▶ _Task brief_: In the material below, find the line that contains "Artículos Originales" and the line that contains "ciberseguridad en tu", then write out exactly those two lines and everything between them.

▶ _Excerpted records_:

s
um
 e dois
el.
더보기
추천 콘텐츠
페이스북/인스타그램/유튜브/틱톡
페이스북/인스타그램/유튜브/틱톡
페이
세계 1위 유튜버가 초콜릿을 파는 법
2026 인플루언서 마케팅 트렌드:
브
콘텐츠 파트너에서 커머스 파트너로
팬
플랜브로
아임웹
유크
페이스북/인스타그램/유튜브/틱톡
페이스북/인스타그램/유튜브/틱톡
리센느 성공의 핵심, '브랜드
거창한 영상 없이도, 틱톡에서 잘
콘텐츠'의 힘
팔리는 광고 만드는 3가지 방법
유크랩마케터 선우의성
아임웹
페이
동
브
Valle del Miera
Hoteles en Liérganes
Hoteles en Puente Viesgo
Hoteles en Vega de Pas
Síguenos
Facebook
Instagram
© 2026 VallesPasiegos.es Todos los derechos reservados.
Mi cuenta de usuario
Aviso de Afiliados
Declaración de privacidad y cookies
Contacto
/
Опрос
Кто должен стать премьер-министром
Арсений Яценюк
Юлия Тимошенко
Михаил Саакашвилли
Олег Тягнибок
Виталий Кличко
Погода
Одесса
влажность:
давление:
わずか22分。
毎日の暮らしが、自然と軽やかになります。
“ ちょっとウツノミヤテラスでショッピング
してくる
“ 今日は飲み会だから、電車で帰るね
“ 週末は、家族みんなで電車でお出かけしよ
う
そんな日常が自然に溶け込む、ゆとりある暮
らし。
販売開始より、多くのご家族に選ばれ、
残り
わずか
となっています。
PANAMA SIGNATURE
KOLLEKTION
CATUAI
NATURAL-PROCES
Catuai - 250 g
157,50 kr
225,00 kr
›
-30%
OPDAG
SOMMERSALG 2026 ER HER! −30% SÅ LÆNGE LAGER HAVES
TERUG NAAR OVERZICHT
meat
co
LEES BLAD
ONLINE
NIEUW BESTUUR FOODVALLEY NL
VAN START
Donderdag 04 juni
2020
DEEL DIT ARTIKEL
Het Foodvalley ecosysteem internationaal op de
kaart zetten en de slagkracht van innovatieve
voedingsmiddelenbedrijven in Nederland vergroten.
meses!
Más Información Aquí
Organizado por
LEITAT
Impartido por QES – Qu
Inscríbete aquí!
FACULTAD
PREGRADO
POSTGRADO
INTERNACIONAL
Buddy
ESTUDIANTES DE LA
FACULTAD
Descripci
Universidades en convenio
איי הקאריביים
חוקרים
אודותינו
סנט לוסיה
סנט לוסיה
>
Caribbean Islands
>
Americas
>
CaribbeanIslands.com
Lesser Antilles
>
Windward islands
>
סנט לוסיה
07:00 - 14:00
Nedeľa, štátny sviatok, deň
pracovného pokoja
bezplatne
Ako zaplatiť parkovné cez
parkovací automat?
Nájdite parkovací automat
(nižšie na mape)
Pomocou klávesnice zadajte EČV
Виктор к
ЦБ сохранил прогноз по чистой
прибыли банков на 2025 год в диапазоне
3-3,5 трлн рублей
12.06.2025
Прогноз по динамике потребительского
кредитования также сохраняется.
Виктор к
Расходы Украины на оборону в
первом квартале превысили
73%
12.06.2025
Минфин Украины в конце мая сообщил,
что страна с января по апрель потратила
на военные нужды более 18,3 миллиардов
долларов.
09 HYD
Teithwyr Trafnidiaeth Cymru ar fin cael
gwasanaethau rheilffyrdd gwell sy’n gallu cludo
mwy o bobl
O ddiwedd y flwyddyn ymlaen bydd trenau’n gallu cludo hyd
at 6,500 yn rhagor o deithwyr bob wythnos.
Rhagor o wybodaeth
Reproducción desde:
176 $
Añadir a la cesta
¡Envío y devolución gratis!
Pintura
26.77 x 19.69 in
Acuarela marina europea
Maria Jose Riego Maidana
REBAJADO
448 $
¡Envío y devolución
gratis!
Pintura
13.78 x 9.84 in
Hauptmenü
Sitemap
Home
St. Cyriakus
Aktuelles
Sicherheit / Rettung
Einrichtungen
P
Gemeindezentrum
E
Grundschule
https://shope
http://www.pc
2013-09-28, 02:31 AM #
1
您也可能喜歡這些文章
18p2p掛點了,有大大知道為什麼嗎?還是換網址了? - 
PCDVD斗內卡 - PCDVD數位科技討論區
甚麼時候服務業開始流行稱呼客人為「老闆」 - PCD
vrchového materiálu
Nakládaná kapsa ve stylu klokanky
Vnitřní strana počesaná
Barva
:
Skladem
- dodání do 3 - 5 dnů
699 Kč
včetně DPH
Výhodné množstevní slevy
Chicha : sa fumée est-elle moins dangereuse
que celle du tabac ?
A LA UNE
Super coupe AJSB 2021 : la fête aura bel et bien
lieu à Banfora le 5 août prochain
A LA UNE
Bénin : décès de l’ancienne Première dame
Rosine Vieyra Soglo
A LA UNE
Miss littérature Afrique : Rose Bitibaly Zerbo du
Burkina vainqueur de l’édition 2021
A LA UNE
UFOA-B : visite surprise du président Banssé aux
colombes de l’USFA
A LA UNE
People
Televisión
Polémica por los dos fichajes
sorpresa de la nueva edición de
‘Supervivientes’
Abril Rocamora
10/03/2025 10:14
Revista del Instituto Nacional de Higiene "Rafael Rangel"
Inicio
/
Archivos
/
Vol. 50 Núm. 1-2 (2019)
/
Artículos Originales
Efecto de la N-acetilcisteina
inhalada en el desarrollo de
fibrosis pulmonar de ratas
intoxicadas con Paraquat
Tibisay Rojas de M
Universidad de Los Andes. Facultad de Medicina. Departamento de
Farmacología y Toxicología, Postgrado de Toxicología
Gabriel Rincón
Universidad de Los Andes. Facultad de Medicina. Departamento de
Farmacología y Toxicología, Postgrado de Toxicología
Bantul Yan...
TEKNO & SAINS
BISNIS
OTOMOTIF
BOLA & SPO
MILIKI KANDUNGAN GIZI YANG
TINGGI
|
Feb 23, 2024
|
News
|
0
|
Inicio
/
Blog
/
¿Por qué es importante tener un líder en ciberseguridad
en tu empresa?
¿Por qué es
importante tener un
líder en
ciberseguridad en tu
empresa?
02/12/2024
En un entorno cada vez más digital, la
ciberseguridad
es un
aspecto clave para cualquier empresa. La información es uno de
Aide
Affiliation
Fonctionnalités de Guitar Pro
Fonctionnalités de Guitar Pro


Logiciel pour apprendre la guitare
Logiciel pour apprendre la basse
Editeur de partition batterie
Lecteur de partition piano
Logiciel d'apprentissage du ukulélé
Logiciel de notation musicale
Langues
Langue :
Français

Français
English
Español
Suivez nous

▶ _Response below_:
Artículos Originales
Efecto de la N-acetilcisteina
inhalada en el desarrollo de
fibrosis pulmonar de ratas
intoxicadas con Paraquat
Tibisay Rojas de M
Universidad de Los Andes. Facultad de Medicina. Departamento de
Farmacología y Toxicología, Postgrado de Toxicología
Gabriel Rincón
Universidad de Los Andes. Facultad de Medicina. Departamento de
Farmacología y Toxicología, Postgrado de Toxicología
Bantul Yan...
TEKNO & SAINS
BISNIS
OTOMOTIF
BOLA & SPO
MILIKI KANDUNGAN GIZI YANG
TINGGI
|
Feb 23, 2024
|
News
|
0
|
Inicio
/
Blog
/
¿Por qué es importante tener un líder en ciberseguridad
en tu empresa?
¿Por qué es
importante tener un
líder en
ciberseguridad en tu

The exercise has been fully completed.